– Так что ты думаешь, а, Мариш? – спросил он виноватым тоном, заглядывая ей в глаза, – пойти мне и покаяться?
– Куда? – ужаснулась Марина, отлично понимая, что имел в виду ее муж.
– Ну… туда, – ответил Кузин.
– Даже не вздумай! Я вот что думаю. Мать твоя связалась с какими-то аферистами, потому что ну какие в Калинине шпионы. Они втерлись к ней в доверие, потому что, ты меня извини, но она женщина не сильно умная.
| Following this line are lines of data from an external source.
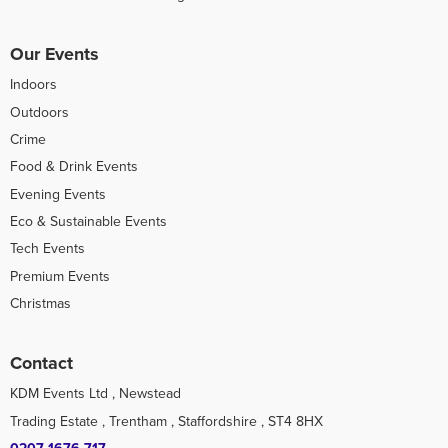
Our Events
Indoors
Outdoors
Crime
Food & Drink Events
Evening Events
Eco & Sustainable Events
Tech Events
Premium Events
Christmas
Contact
KDM Events Ltd , Newstead
Trading Estate , Trentham , Staffordshire , ST4 8HX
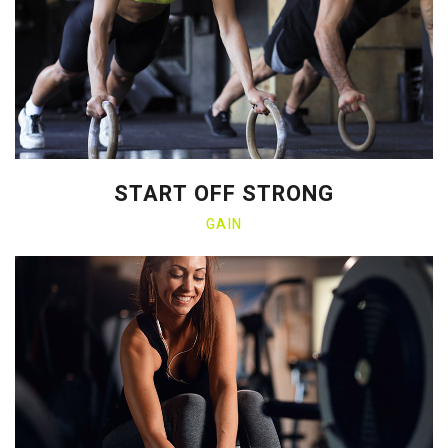
START OFF STRONG
GAIN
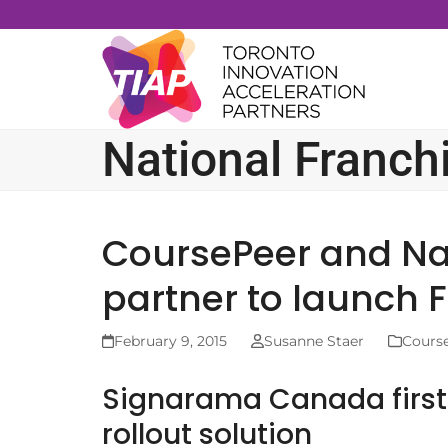
Skip
to
content
National Franch
CoursePeer and Na
partner to launch F
February 9, 2015
Susanne Staer
Cours
Signarama Canada first 
rollout solution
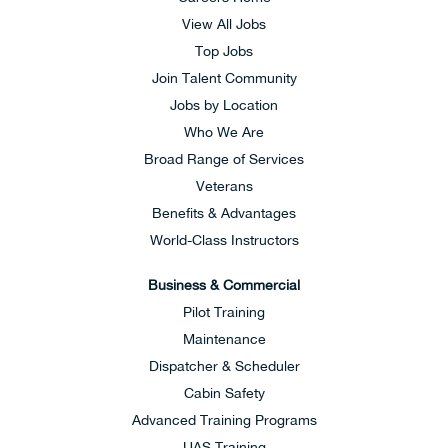
View All Jobs
Top Jobs
Join Talent Community
Jobs by Location
Who We Are
Broad Range of Services
Veterans
Benefits & Advantages
World-Class Instructors
Business & Commercial
Pilot Training
Maintenance
Dispatcher & Scheduler
Cabin Safety
Advanced Training Programs
UAS Training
Когда ты отказался быть почтальоном и везти их письмо, они разработали такой хитроумный план, и видишь, даже сумку «Шанель» не пожалели для такого дела.
Марина покрутила в руках сумочку, повесила ее на плечо и, встав боком, посмотрела на себя в зеркало:
– Так вот, – продолжила она, – мы никому ничего, конечно, отдавать не будем и сообщать никуда не станем. Ничего они нам не сделают. А если твоя маман позвонит и скажет еще раз про подарок, который ей якобы передали, то ты ее спроси, как про него узнали ее знакомые-приятели, раз, такие бедняжки, не имеют абсолютно никаких контактов с тетей, и вынуждены передавать ей письма с оказией.
– А письмо?
– А что письмо? – Марина хмыкнула, – порвем и выкинем.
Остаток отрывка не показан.